The Lincolns thoroughly enjoyed the play, and each other’s company. Mary nestled against her husband and they held hands, laughing and teasing. “What will Miss Harris think of my hanging onto you so?” Mary whispered. Smiling, Lincoln told her, “She won’t think anything about it.” Meanwhile, John Wilkes Booth steadied his nerves with brandy at a tavern next door and kept his eyes on the clock.

Shortly after ten o’clock, while the play was in its third act, Booth entered the front of the theater. He ascended the stairs to the second level, where several members of the audience noticed him walk down the aisle, behind the dress circle, to the presidential box. He showed his calling card and was allowed inside. A few moments later, as the audience laughed at a humorous line, Booth pointed his derringer at the back of Lincoln’s head and fired. Fighting off Major Rathbone’s attempts to stop him, Booth jumped to the stage some twelve feet below and shouted the state motto of Virginia, Sic semper tyrannis—“Thus always to tyrants.” Mary screamed in horror, again and again, as the entire theater, at once confused, terrified, and outraged, erupted in pandemonium. His ankle broken from the fall, Booth scurried off the stage and out the back exit to an alley where his horse waited, and within moments he was galloping away into the foggy Washington night.

A doctor in attendance examined the unconscious Lincoln and probed the wound, finding the bullet hole and surmising that the ball was lodged behind his right eye. His body was carried across the street to the home of William Petersen and placed on a bed in a small room at the rear of the first floor. Other physicians now arrived on the scene, including Lincoln’s family doctor and the surgeon general of the United States; all agreed that the wound was fatal and that the president had but a few hours to live.

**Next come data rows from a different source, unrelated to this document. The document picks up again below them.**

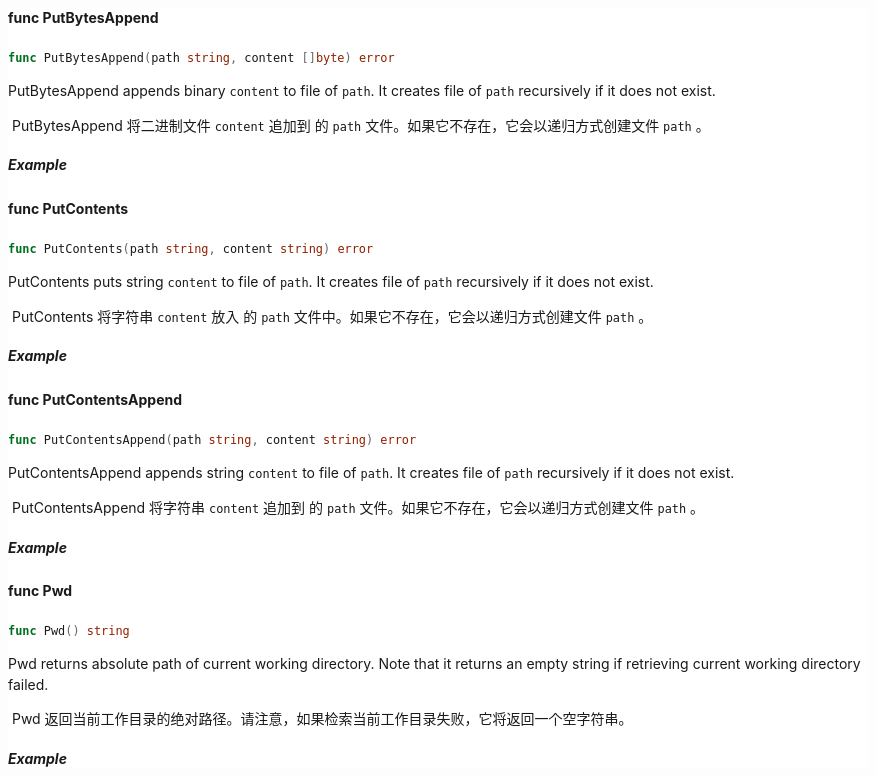 #### func PutBytesAppend

```go
func PutBytesAppend(path string, content []byte) error
```

PutBytesAppend appends binary `content` to file of `path`. It creates file of `path` recursively if it does not exist.

​	PutBytesAppend 将二进制文件 `content` 追加到 的 `path` 文件。如果它不存在，它会以递归方式创建文件 `path` 。

##### Example

``` go
```

#### func PutContents

```go
func PutContents(path string, content string) error
```

PutContents puts string `content` to file of `path`. It creates file of `path` recursively if it does not exist.

​	PutContents 将字符串 `content` 放入 的 `path` 文件中。如果它不存在，它会以递归方式创建文件 `path` 。

##### Example

``` go
```

#### func PutContentsAppend

```go
func PutContentsAppend(path string, content string) error
```

PutContentsAppend appends string `content` to file of `path`. It creates file of `path` recursively if it does not exist.

​	PutContentsAppend 将字符串 `content` 追加到 的 `path` 文件。如果它不存在，它会以递归方式创建文件 `path` 。

##### Example

``` go
```

#### func Pwd

```go
func Pwd() string
```

Pwd returns absolute path of current working directory. Note that it returns an empty string if retrieving current working directory failed.

​	Pwd 返回当前工作目录的绝对路径。请注意，如果检索当前工作目录失败，它将返回一个空字符串。

##### Example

Edwin Stanton arrived and immediately took charge, interviewing witnesses and conducting a preliminary investigation. He soon learned that William Seward, resting at his home that evening after a serious carriage accident, had been attacked by an accomplice of Booth’s named Lewis Powell. Stanton acted quickly, issuing warrants of arrest and ordering that all bridges and roads leading out of the capital be closed. By dawn a massive manhunt for Booth and Powell was under way.

Soon Robert Lincoln arrived at the Petersen house, as did senators, congressmen, and cabinet members. While Gideon Welles, among others, kept vigil alongside Lincoln’s bed, Mary sobbed uncontrollably in the front room. Several times it seemed that Lincoln stopped his labored breathing, and Mary was allowed in, where she kissed him and called him “every endearing name.”34 And several times Lincoln seemed to rally, keeping impossible hopes faintly alive.

He breathed his last at 7:22 on the morning of April 15. “Now he belongs to the ages,” said Stanton in a final salute. A minister offered a brief prayer, and one of the physicians informed Mary, “The President is no more.”35 He was fifty-six years of age.

It is one of the cruel paradoxes of American history that Abraham Lincoln, whose heart was filled with compassion and love for his nation and his fellow human beings, North and South, should have been killed by a man whose soul was filled with hate in a theater loved by both the killer and his victim. The larger paradox is that a man who longed for peace and goodwill was called to preside during his days in the White House over one of the bloodiest and most destructive wars in human history. But perhaps the greatest of our presidents would have confronted such puzzling paradoxes in the words he had invoked on other occasions: “The Almighty has his own purposes.”